PROBLEM TO WORK ON |
Set out every line of the material as a numbered list, from the start of the material up to and including the line containing "### Cluster Tier Naming Conventions", leaving out blank lines and the pictures.

*** EXERCISE DATA Section Begins ***

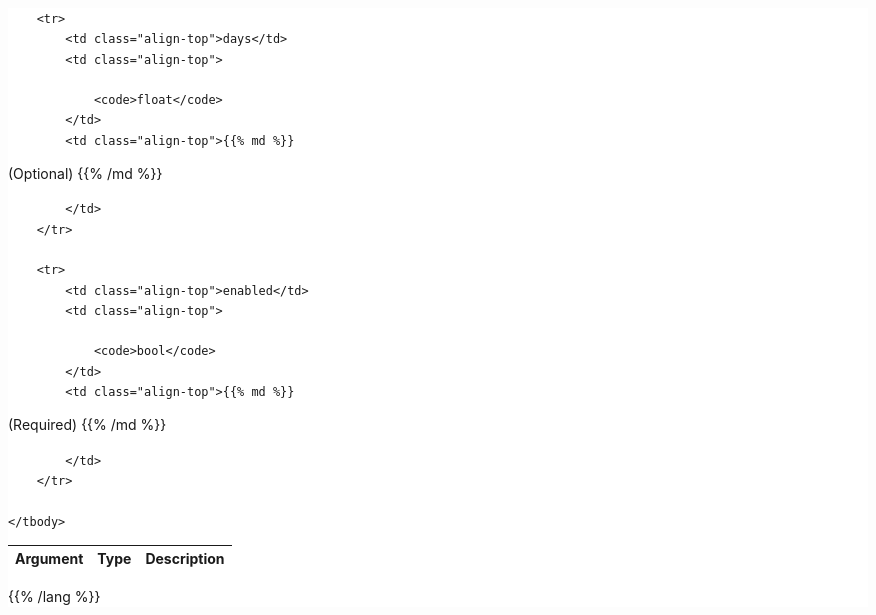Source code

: 
<table class="ml-6">
    <thead>
        <tr>
            <th>Argument</th>
            <th>Type</th>
            <th>Description</th>
        </tr>
    </thead>
    <tbody>
    
        <tr>
            <td class="align-top">days</td>
            <td class="align-top">
                
                <code>float</code>
            </td>
            <td class="align-top">{{% md %}} 
 (Optional)
 {{% /md %}}

            
            </td>
        </tr>
    
        <tr>
            <td class="align-top">enabled</td>
            <td class="align-top">
                
                <code>bool</code>
            </td>
            <td class="align-top">{{% md %}} 
 (Required)
 {{% /md %}}

            
            </td>
        </tr>
    
    </tbody>
</table>


{{% /lang %}}







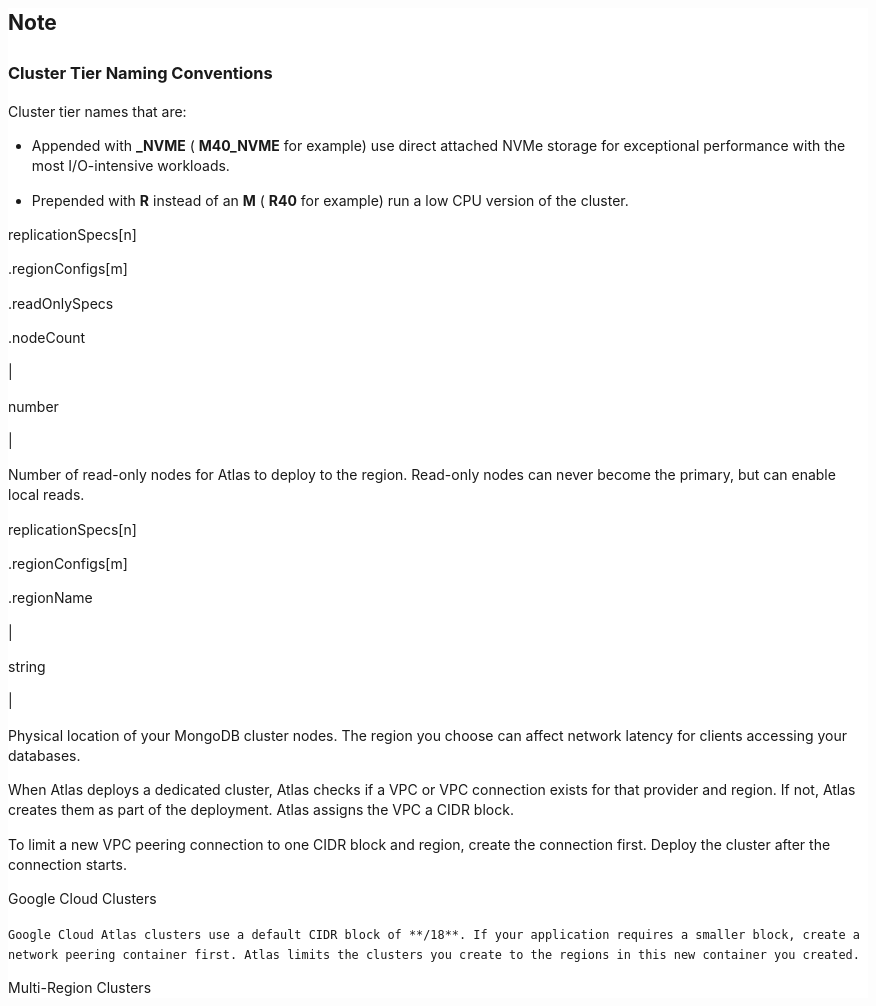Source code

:## Note

### Cluster Tier Naming Conventions

Cluster tier names that are:

  * Appended with **_NVME** ( **M40_NVME** for example) use direct attached NVMe storage for exceptional performance with the most I/O-intensive workloads.

  * Prepended with **R** instead of an **M** ( **R40** for example) run a low CPU version of the cluster.

  
  
replicationSpecs[n]

.regionConfigs[m]

.readOnlySpecs

.nodeCount

|

number

|

Number of read-only nodes for Atlas to deploy to the region. Read-only nodes
can never become the primary, but can enable local reads.  
  
replicationSpecs[n]

.regionConfigs[m]

.regionName

|

string

|

Physical location of your MongoDB cluster nodes. The region you choose can
affect network latency for clients accessing your databases.

When Atlas deploys a dedicated cluster, Atlas checks if a VPC or VPC
connection exists for that provider and region. If not, Atlas creates them as
part of the deployment. Atlas assigns the VPC a CIDR block.

To limit a new VPC peering connection to one CIDR block and region, create the
connection first. Deploy the cluster after the connection starts.

Google Cloud Clusters

    Google Cloud Atlas clusters use a default CIDR block of **/18**. If your application requires a smaller block, create a network peering container first. Atlas limits the clusters you create to the regions in this new container you created.
Multi-Region Clusters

*** EXERCISE DATA Section Ends ***

SOLUTION FOR THIS TASK |
1. Source code
2. : 
3. <table class="ml-6">
4.     <thead>
5.         <tr>
6.             <th>Argument</th>
7.             <th>Type</th>
8.             <th>Description</th>
9.         </tr>
10.     </thead>
11.     <tbody>
12.         <tr>
13.             <td class="align-top">days</td>
14.             <td class="align-top">
15.                 <code>float</code>
16.             </td>
17.             <td class="align-top">{{% md %}} 
18.  (Optional)
19.  {{% /md %}}
20.             </td>
21.         </tr>
22.         <tr>
23.             <td class="align-top">enabled</td>
24.             <td class="align-top">
25.                 <code>bool</code>
26.             </td>
27.             <td class="align-top">{{% md %}} 
28.  (Required)
29.  {{% /md %}}
30.             </td>
31.         </tr>
32.     </tbody>
33. </table>
34. {{% /lang %}}
35. Source code
36. :## Note
37. ### Cluster Tier Naming Conventions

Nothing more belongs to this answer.